Compare two strings and see Levenshtein edit distance, similarity score, and step-by-step operations.

How it works

  1. 1

    Enter two strings

    Type or paste the two strings you want to compare.

  2. 2

    Review the results

    See the edit distance, similarity percentage, and color-coded edit operations.

  3. 3

    Explore the matrix

    For short strings, expand the distance matrix to see the full dynamic programming table.

Common use cases

  • Classic example

    kitten → sitting

  • Identical strings

    hello → hello

About This Tool

Enter two strings and instantly see the Levenshtein edit distance -- the minimum number of single-character insertions, deletions, and substitutions needed to transform one string into the other. The tool also shows a percentage similarity score, a color-coded list of edit operations, and (for short strings) the full dynamic programming matrix.

The similarity percentage is calculated as: (maxLength - distance) / maxLength × 100. A distance of 0 means the strings are identical (100% similar). Higher distances indicate more differences.

Use cases include: fuzzy string matching for search suggestions, typo detection in form validation, comparing DNA/protein sequences, evaluating OCR accuracy, measuring how similar two text snippets are, and testing data deduplication logic.

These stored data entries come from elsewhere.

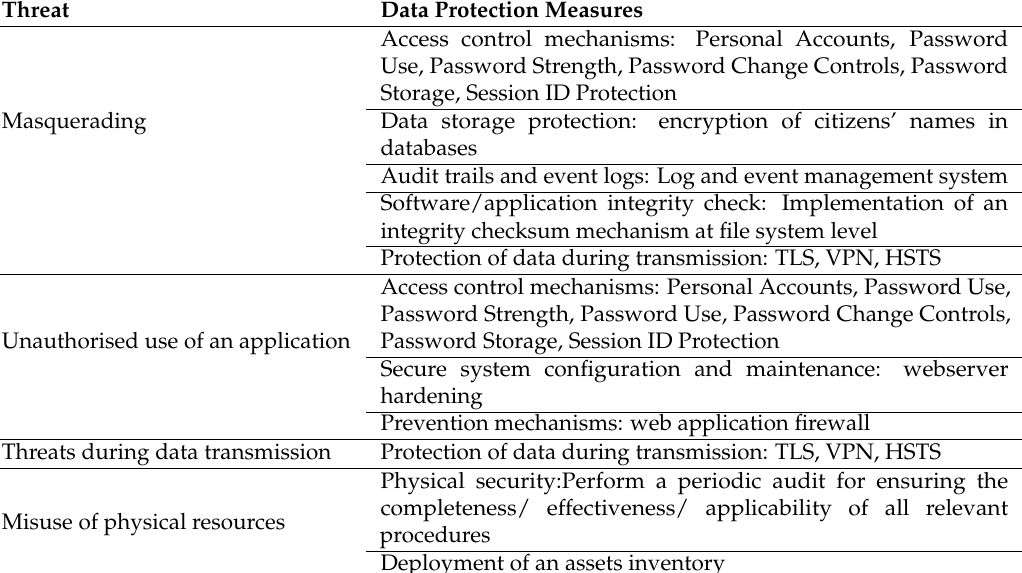
Table 5. Data protection measures for risk category: Illegitimate access to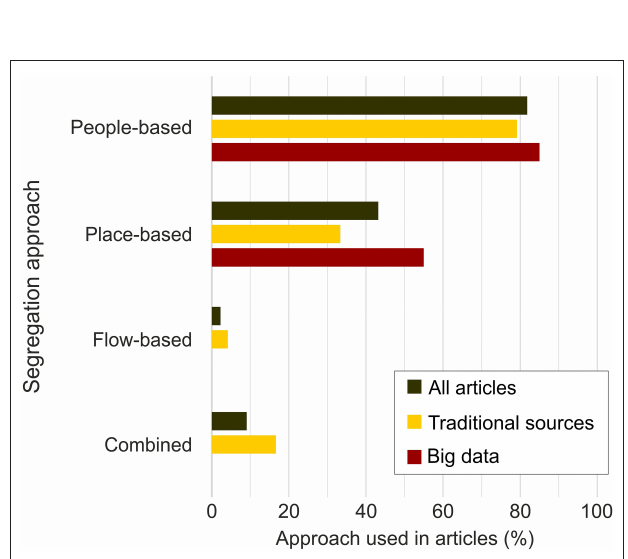
FIGURE 11 | Distribution of approaches used to study activity space segregation in all studies ( n = 44), and separately in studies using traditional data sources ( n = 24) and big data sources ( n =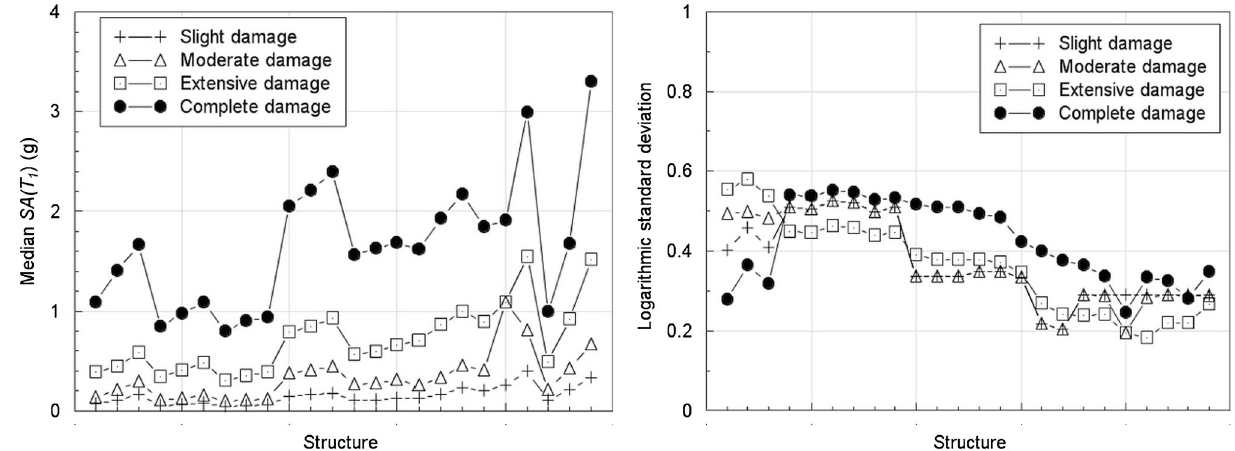
Fig. 7 Median SA(T 1 ) (left plot) and logarithmic standard deviations (right plot) for the fragility curves obtained using SPO2FRAG for structures in Bucharest,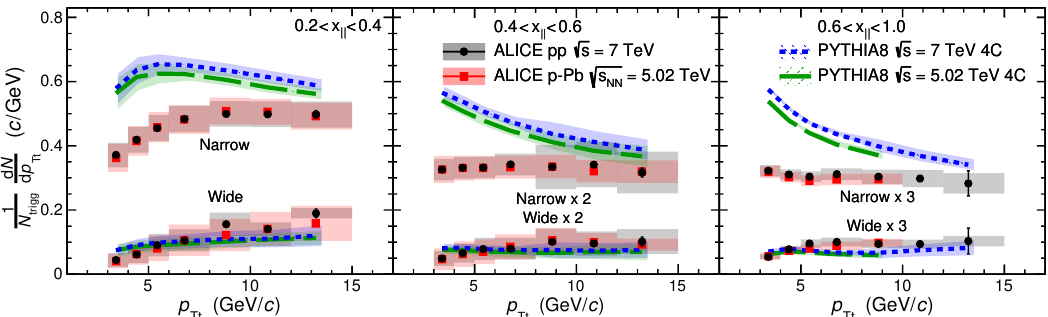
p s = 7 TeV p s NN = 5 : 02 TeV (square symbols) are compared p p s = 7 TeV (short dashed line) and at s = 5 : 02 TeV (long bins with 0 : 2 < x < 0 : 4 on the left, k k < 1 : 0 on the right. The statistical errors are represented k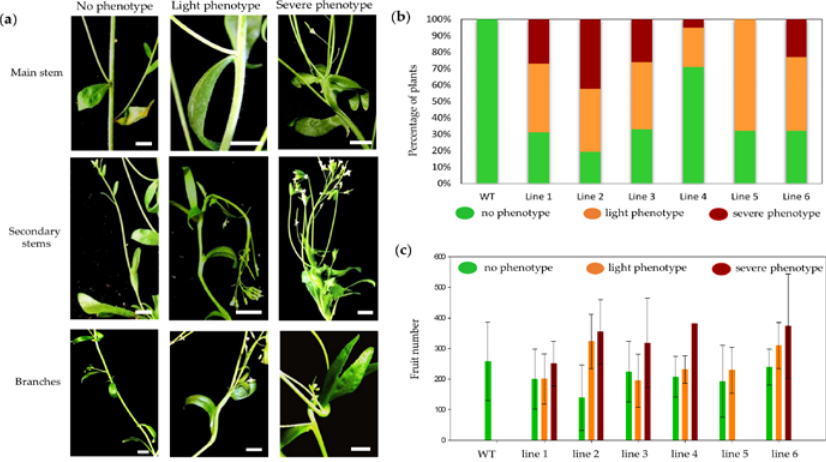
Figure 3. Classification of phenotypes observed in 164-OE Arabidopsis lines. ( a ) Phenotype classification and ( b ) Percentage of plants observed for each phenotype; ( c ) Quantification of fruits in 164-OE Arabidopsis lines (WT n = 15, line 1 n = 26, line 2 n = 21, line 3 n = 26, line 4 n = 21, line 5 n = 25, line 6 n = 22). n indicates the number of plants analyzed. For all cases, the means and LSD intervals at a confidence level of 95% were plotted. Scale bars = 1 cm.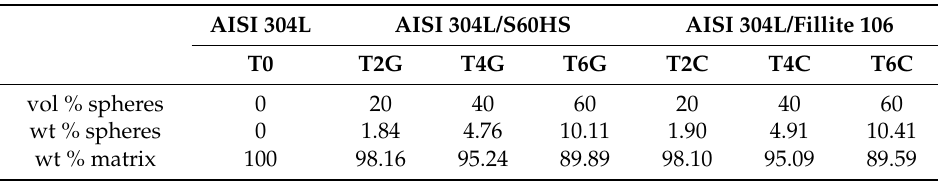
Table 2. Compositions of the material batches (in vol % and wt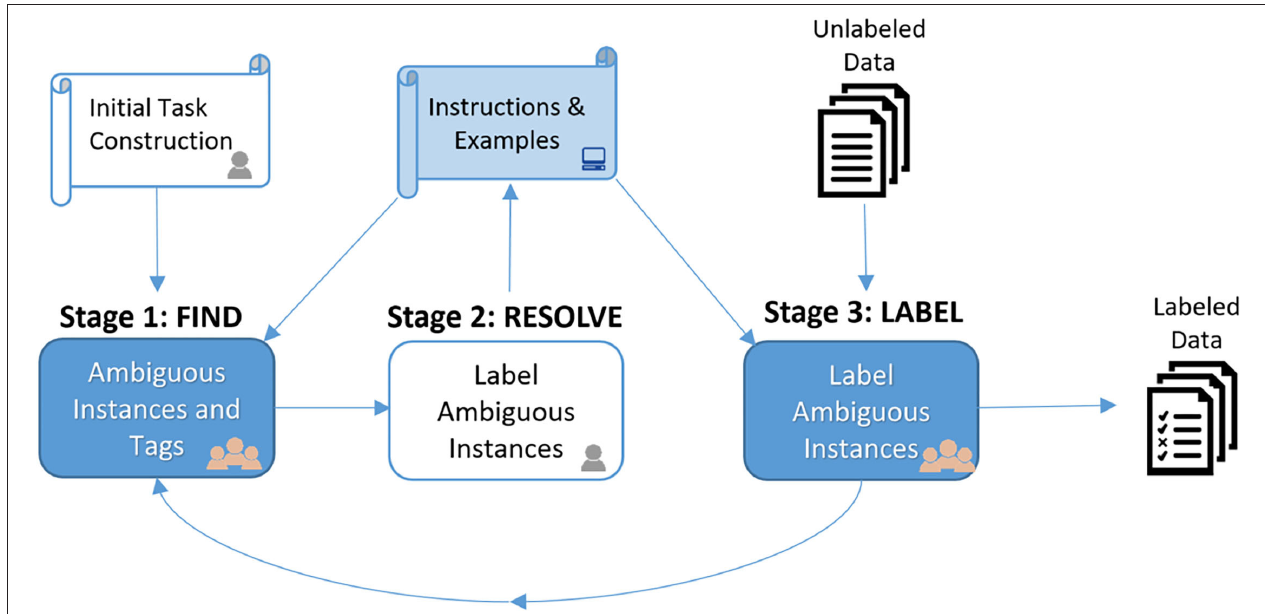
FIGURE 1 | Our Three-Stage FIND-RESOLVE-LABEL workflow is shown above. Stage 1 (FIND) asks the crowd to find examples whose correct label seems ambiguous given the task instructions (e.g., using external Internet search or database lookup). In Stage 2 (RESOLVE), the requester selects and labels one or more of these ambiguous examples. These are then automatically injected back into task instructions in order to improve clarity. Finally, in Stage 3 (LABEL), workers perform the actual annotation using the revised guidelines with clarifying examples. If Stage 3 labeling quality is insufficient, we can return to Stage 1 to find more ambiguous examples to further clarify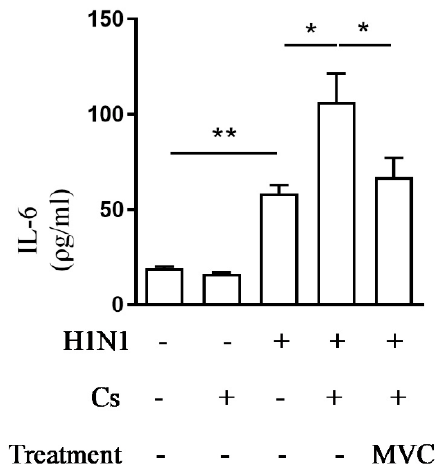
Figure 4. Maraviroc reduces IL-6 levels in mice serum. Effect of Maraviroc on IL-6 levels in the serum of mice exposed to Cs and infected with influenza A virus (CsH1N1). Data are expressed as mean ± SEM from at least 6 mice per group. * p < 0.05, ** p < 0.01. Differences were statistically evaluated One-Way ANOVA with Tukey post-test.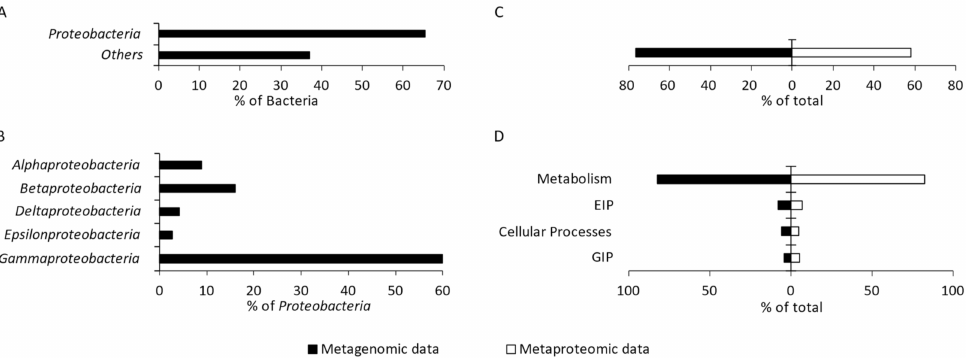
Figure 2. Percentage of Proteobacteria in the studied microbial community ( A ). Diversity and per- centage of the identified proteobacterial classes (>1%) ( B ). Percentage abundance of proteobacterial KO (KEGG Orthologs) obtained from metagenomic and metaproteomic data among all identified bacterial KO ( C ). Number of proteobacterial KO representing four main functional categories; EIP— environmental information processing; GIP—genetic information processing ( D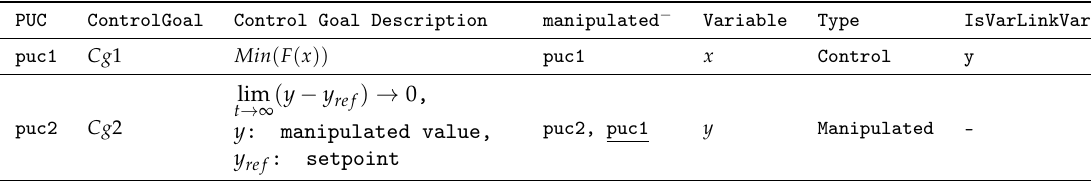
Table 8. EMS-template to detect conflict C I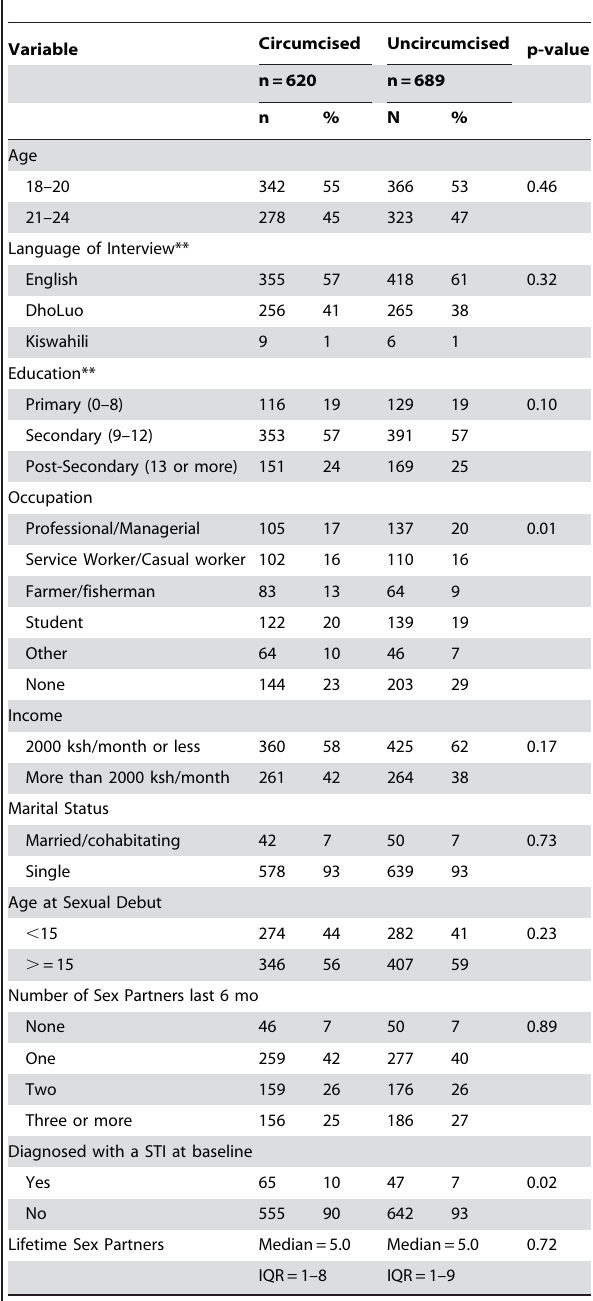
Table 1. Baseline Comparability of Men in Circumcised and Uncircumcised Group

The algorithm runs in O(n×m) time where n and m are the string lengths. For very long strings (1000+ characters), computation may take a moment. All processing is client-side.

More examples

Examples

Classic example

Input

kitten → sitting

Output

Distance: 3, Similarity: 57.1%, Ops: Substitute k→s, Keep i, Keep t, Keep t, Substitute e→i, Keep n, Insert g

Identical strings

Input

hello → hello

Output

Distance: 0, Similarity: 100%
Frequently Asked Questions
What is Levenshtein distance?
The Levenshtein distance between two strings is the minimum number of single-character edits (insertions, deletions, or substitutions) required to change one string into the other. It was developed by Vladimir Levenshtein in 1965.
How is the similarity percentage calculated?
Similarity % = (maxLength - distance) / maxLength × 100. If two 7-character strings have a distance of 3, similarity is (7-3)/7 = 57.1%.
Is the comparison case-sensitive?
By default yes. Toggle the case-sensitive option off to compare strings in a case-insensitive manner (both are lowercased before comparison).
What is the distance matrix?
The matrix shows the dynamic programming table used to compute the edit distance. Each cell [i][j] represents the minimum edits to transform the first i characters of String A into the first j characters of String B. The bottom-right cell is the final distance.